A minha pátria é a língua portuguesa Livro do Desasossego – Bernardo Soares (Fernando Pessoa)
Este breve apontamento seria difícil de se concretizar noutras circunstâncias, mas a citação inspiradora de Fernando Pessoa impele-me a escrever e a olhar para o interior da minha pátria, povoada de paisagens inesquecíveis que nos deixam sem fôlego, onde a natureza será sempre irrepetível, onde nos deparamos a cada passo com aquela curva da estrada ou com aquele rio da minha aldeia do mestre Caeiro. As flores exalam os seus aromas, as narinas sorvem as essências silvestres, o voo dos pássaros desenha a sua liberdade no azul celeste.
E vou a Miranda ver dançar os pauliteiros…

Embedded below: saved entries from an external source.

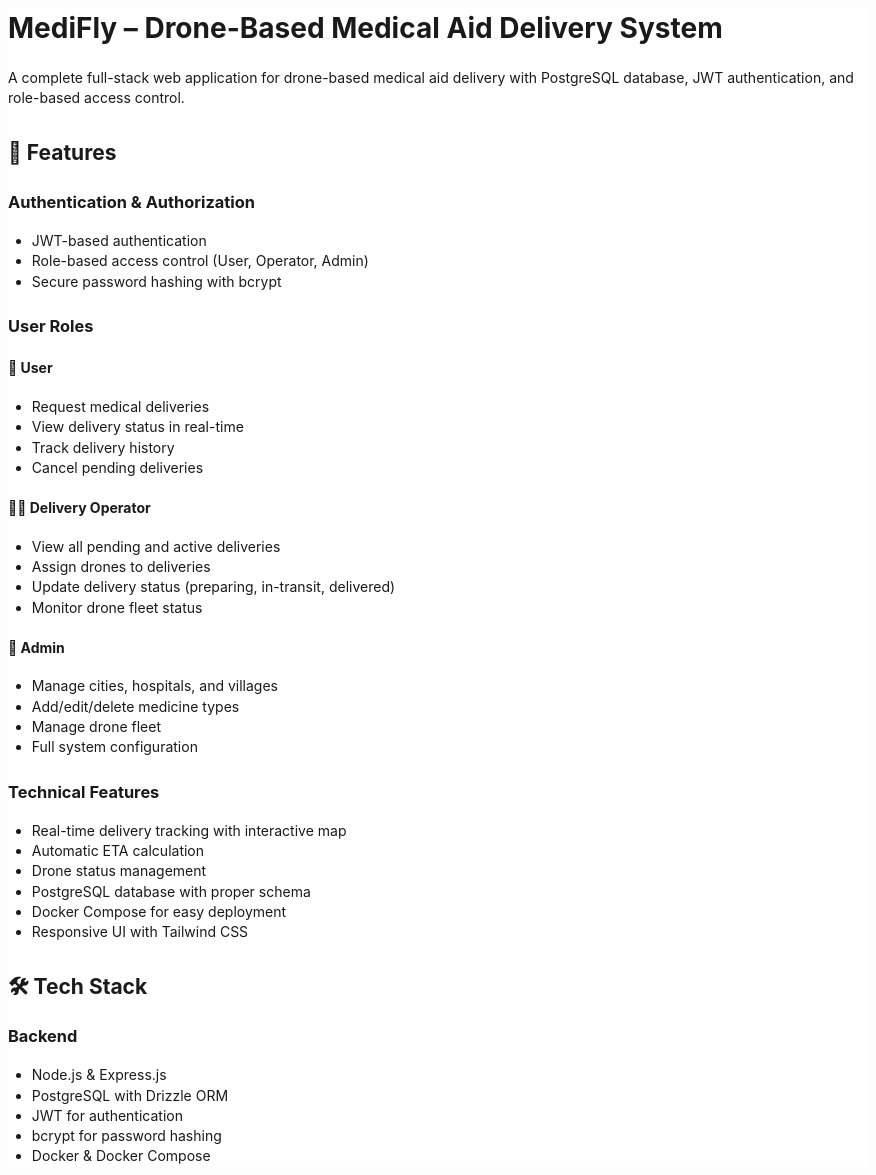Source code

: # MediFly – Drone-Based Medical Aid Delivery System

A complete full-stack web application for drone-based medical aid delivery with PostgreSQL database, JWT authentication, and role-based access control.

## 🚀 Features

### Authentication & Authorization
- JWT-based authentication
- Role-based access control (User, Operator, Admin)
- Secure password hashing with bcrypt

### User Roles

#### 👤 User
- Request medical deliveries
- View delivery status in real-time
- Track delivery history
- Cancel pending deliveries

#### 👨‍✈️ Delivery Operator
- View all pending and active deliveries
- Assign drones to deliveries
- Update delivery status (preparing, in-transit, delivered)
- Monitor drone fleet status

#### 🔧 Admin
- Manage cities, hospitals, and villages
- Add/edit/delete medicine types
- Manage drone fleet
- Full system configuration

### Technical Features
- Real-time delivery tracking with interactive map
- Automatic ETA calculation
- Drone status management
- PostgreSQL database with proper schema
- Docker Compose for easy deployment
- Responsive UI with Tailwind CSS

## 🛠️ Tech Stack

### Backend
- Node.js & Express.js
- PostgreSQL with Drizzle ORM
- JWT for authentication
- bcrypt for password hashing
- Docker & Docker Compose
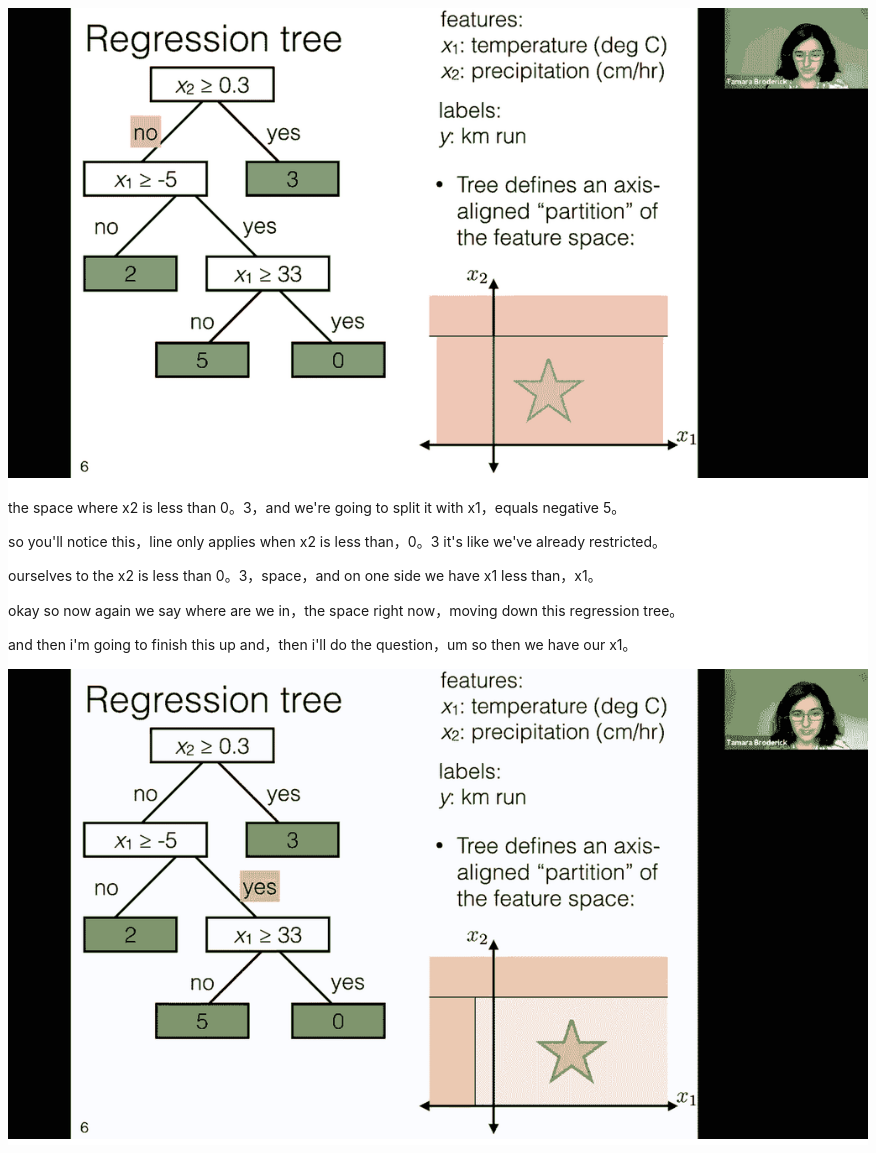 ![](img/1d2ea40b9bd20325396ab945d2bf0137_35.png)

the space where x2 is less than 0。3，and we're going to split it with x1，equals negative 5。

 so you'll notice this，line only applies when x2 is less than，0。3 it's like we've already restricted。

ourselves to the x2 is less than 0。3，space，and on one side we have x1 less than，x1。

okay so now again we say where are we in，the space right now，moving down this regression tree。

and then i'm going to finish this up and，then i'll do the question，um so then we have our x1。



![](img/1d2ea40b9bd20325396ab945d2bf0137_37.png)
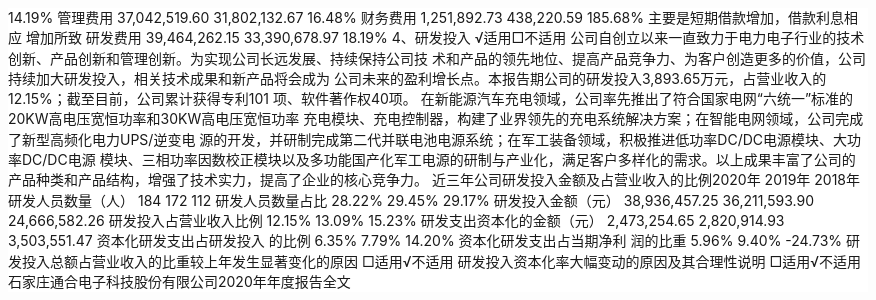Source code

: 14.19%
管理费用
37,042,519.60
31,802,132.67
16.48%
财务费用
1,251,892.73
438,220.59
185.68%
主要是短期借款增加，借款利息相应
增加所致
研发费用
39,464,262.15
33,390,678.97
18.19%
4、研发投入
√适用□不适用
公司自创立以来一直致力于电力电子行业的技术创新、产品创新和管理创新。为实现公司长远发展、持续保持公司技
术和产品的领先地位、提高产品竞争力、为客户创造更多的价值，公司持续加大研发投入，相关技术成果和新产品将会成为
公司未来的盈利增长点。本报告期公司的研发投入3,893.65万元，占营业收入的12.15%；截至目前，公司累计获得专利101
项、软件著作权40项。
在新能源汽车充电领域，公司率先推出了符合国家电网“六统一”标准的20KW高电压宽恒功率和30KW高电压宽恒功率
充电模块、充电控制器，构建了业界领先的充电系统解决方案；在智能电网领域，公司完成了新型高频化电力UPS/逆变电
源的开发，并研制完成第二代并联电池电源系统；在军工装备领域，积极推进低功率DC/DC电源模块、大功率DC/DC电源
模块、三相功率因数校正模块以及多功能国产化军工电源的研制与产业化，满足客户多样化的需求。以上成果丰富了公司的
产品种类和产品结构，增强了技术实力，提高了企业的核心竞争力。
近三年公司研发投入金额及占营业收入的比例2020年
2019年
2018年
研发人员数量（人）
184
172
112
研发人员数量占比
28.22%
29.45%
29.17%
研发投入金额（元）
38,936,457.25
36,211,593.90
24,666,582.26
研发投入占营业收入比例
12.15%
13.09%
15.23%
研发支出资本化的金额（元）
2,473,254.65
2,820,914.93
3,503,551.47
资本化研发支出占研发投入
的比例
6.35%
7.79%
14.20%
资本化研发支出占当期净利
润的比重
5.96%
9.40%
-24.73%
研发投入总额占营业收入的比重较上年发生显著变化的原因
□适用√不适用
研发投入资本化率大幅变动的原因及其合理性说明
□适用√不适用
石家庄通合电子科技股份有限公司2020年年度报告全文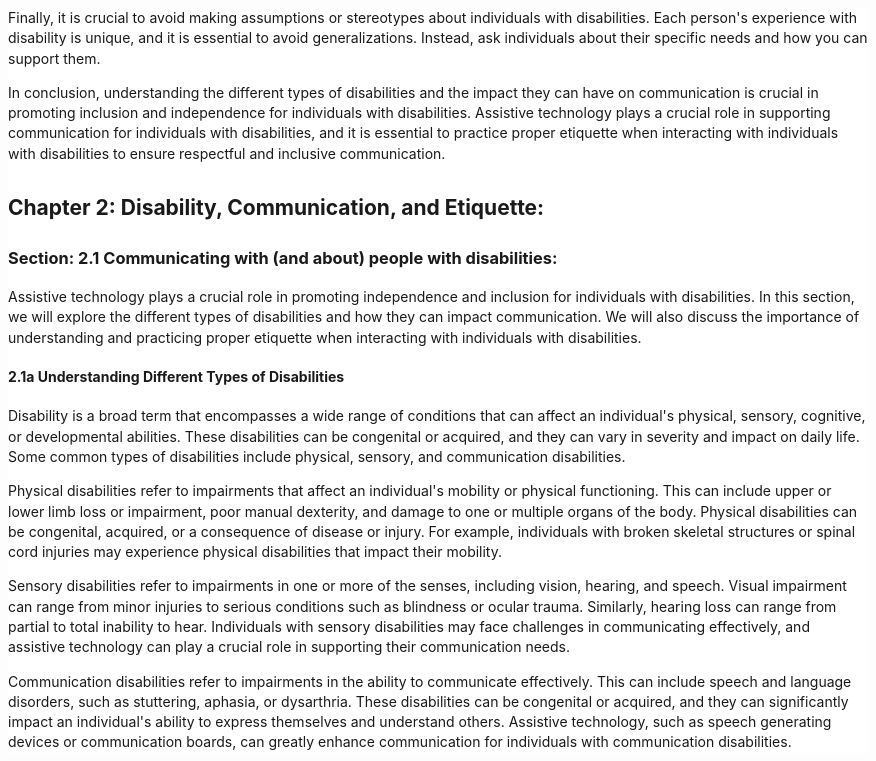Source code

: 
Finally, it is crucial to avoid making assumptions or stereotypes about individuals with disabilities. Each person's experience with disability is unique, and it is essential to avoid generalizations. Instead, ask individuals about their specific needs and how you can support them.



In conclusion, understanding the different types of disabilities and the impact they can have on communication is crucial in promoting inclusion and independence for individuals with disabilities. Assistive technology plays a crucial role in supporting communication for individuals with disabilities, and it is essential to practice proper etiquette when interacting with individuals with disabilities to ensure respectful and inclusive communication.





## Chapter 2: Disability, Communication, and Etiquette:



### Section: 2.1 Communicating with (and about) people with disabilities:



Assistive technology plays a crucial role in promoting independence and inclusion for individuals with disabilities. In this section, we will explore the different types of disabilities and how they can impact communication. We will also discuss the importance of understanding and practicing proper etiquette when interacting with individuals with disabilities.



#### 2.1a Understanding Different Types of Disabilities



Disability is a broad term that encompasses a wide range of conditions that can affect an individual's physical, sensory, cognitive, or developmental abilities. These disabilities can be congenital or acquired, and they can vary in severity and impact on daily life. Some common types of disabilities include physical, sensory, and communication disabilities.



Physical disabilities refer to impairments that affect an individual's mobility or physical functioning. This can include upper or lower limb loss or impairment, poor manual dexterity, and damage to one or multiple organs of the body. Physical disabilities can be congenital, acquired, or a consequence of disease or injury. For example, individuals with broken skeletal structures or spinal cord injuries may experience physical disabilities that impact their mobility.



Sensory disabilities refer to impairments in one or more of the senses, including vision, hearing, and speech. Visual impairment can range from minor injuries to serious conditions such as blindness or ocular trauma. Similarly, hearing loss can range from partial to total inability to hear. Individuals with sensory disabilities may face challenges in communicating effectively, and assistive technology can play a crucial role in supporting their communication needs.



Communication disabilities refer to impairments in the ability to communicate effectively. This can include speech and language disorders, such as stuttering, aphasia, or dysarthria. These disabilities can be congenital or acquired, and they can significantly impact an individual's ability to express themselves and understand others. Assistive technology, such as speech generating devices or communication boards, can greatly enhance communication for individuals with communication disabilities.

Neste torrão chão, os linguajares das gentes acariciam com ligeireza as palavras, novas palavras que brotam da sua voz como afloramentos magmáticos, expressões arcaicas que cimentam a língua portuguesa.
E vou à Senhora da Lapa em peregrinação para encontrar-me com Aquilino Ribeiro…
E vou a Monsanto escutar as adufeiras…
E vou a Castro Verde ouvir o cante…
Um território ancestral habitado pelos mais diversos povos, uma identidade construída ao longo dos séculos onde a língua edificou a pátria. Essa língua, ferramenta de escritores que levou mais longe a cultura e o nome de Portugal, numa epopeia constante. Os poetas retiraram o véu da noiva sobre as palavras e o amor à pátria materializou-se nos versos rabiscados nos exílios, nas guerras e nos cárceres.
Usurpando a frase ao escritor e poeta Luís Vaz de Camões, ditosa pátria que filhos desta eloquência deu à língua portuguesa, sendo por vezes uma língua apátrida, acostumou-se a mudar de figurino conforme as latitudes.
A minha língua mátria tem a aparência de um colar de missangas. Em Cabo Verde canta mornas de braço dado com o crioulo e no Brasil tem samba no pé numa roda de samba no terreiro. Em Angola pode ser pregão na boca da vendedeira no mercado Roque Santeiro, junto ao porto de Luanda; na Índia e no extremo oriente resiste nos corações dos goeses, macaenses e timorenses como um sol nascente raiado de esperança.
Acompanhando os heróis do mar, a língua portuguesa sulcou com a sua quilha os sete mares, como na canção dos sétima legião “foram tantas as tormentas, que tivemos que enfrentar…”, peregrinou por terras africanas, explorou a selva pela pena de Ferreira de Castro, dobrou o cabo da Boa Esperança e com Magalhães circum-navegou o mundo.
O poder das palavras vogou ao vento nas vozes dos fadistas, devidamente acompanhados pela viola e pela guitarra portuguesa. O mestre Carlos Paredes, ao dedilhar a sua guitarra dispensa as palavras para tanger habilmente a alma portuguesa.
Amo a minha pátria, cuido da minha língua, mas temo que ela já não seja só minha. Ela tornou-se cosmopolita.